Some behavioral skills can be innate and others can develop as the experience is gained, depending on the successes and challenges encountered during one’s career, but also in life in general. The behavioral skills most in demand also change with the times.
For example, before the health crisis, it could be frowned upon to value self-discipline and rigor, at the risk of being seen as too rigid or independent. Today, valuing one’s ability to self-discipline in teleworking without being distracted by the elements of everyday life is an asset.
In a collaborative hiring context, see behavioral skills as a way to explore whether your personality matches the requirements of a job opening in an organization. Here are the most sought-after soft skills today.
- Have a sense of organization
- Be reliable
- Inspire trust and trust
- Demonstrate self-discipline and autonomy
- Demonstrate rigor and maintain critical thinking
- Have team spirit, even when working from home
- Be flexible
- Knowing how to manage stress
- Be comfortable with technology
- Taking initiative
- Demonstrate empathy and listening to others
2. Identify your strengths and weaknesses
How to know your strengths and weaknesses in terms of soft skills? Here are some tips that will be useful to you.
Ask for advice from those around you. If you have the opportunity, it is always easier to become aware of your own behavioral skills by asking for external advice from those around you, your former colleagues or your employers. They know you well and have the necessary perspective to inform you judiciously. This can be very informal or more formalized. For example, rate each skill from 1 to 10 and ask them to rate you.
Do a self-examination. Put your career under the microscope. Look back at the key moments of your professional career: the challenges you have succeeded, the difficulties overcome, the obstacles you have been able to overcome. Through these experiences, you will already be able to identify some personality traits or attitudes that you have been able to put into practice and that have had a positive impact on the course of things. In addition, this exercise will allow you to prepare for the job interview.

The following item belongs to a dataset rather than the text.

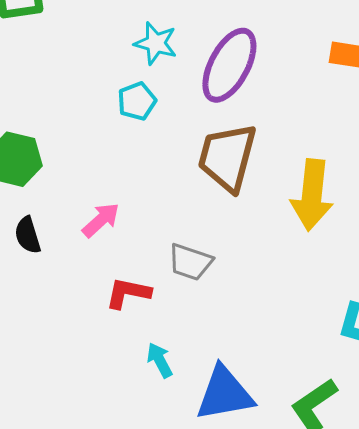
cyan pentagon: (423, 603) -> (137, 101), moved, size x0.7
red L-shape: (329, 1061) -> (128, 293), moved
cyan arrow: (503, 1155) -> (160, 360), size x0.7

It will allow you to talk about your soft skills from life experiences and concrete situations.
Meet a professional. Some occupational psychologists specialize in this area. The assessment takes place in two stages: first an in-person interview, followed by a more in-depth analysis through the use of different tools such as professional behaviour questionnaires, aptitude tests and scenarios. The results are then commented on in the presence of the candidate.
3. Continuously improve your weak points
If you like reading, you could read one of the many books published on the development of soft skills. They are surely good sellers in these times and some are surely excellent. You will not be caught off guard if an employer who carries out in-house recruitment brings you to this field. But you could also do it differently.
Developing one’s behavioral skills is the story of a lifetime.
It can be life at work or life at all. If you know your weaknesses, and you want to improve them, it may be wiser to choose these particular aspects of your personality and improve them. Specific training or life experiences outside of work could help you with social, cognitive or relational skills. This is called personal development. After all, working on yourself may be the best way to find work at all!
Identify your behavioral skills, highlight them prominently in your resume. Use your behavioral competency profile to establish a career plan that aligns with your personality and values. Know how to talk about it concretely in a job interview with a recruiter, a headhunter or an employer by linking them to your work experiences. This is an invaluable asset in any hiring process.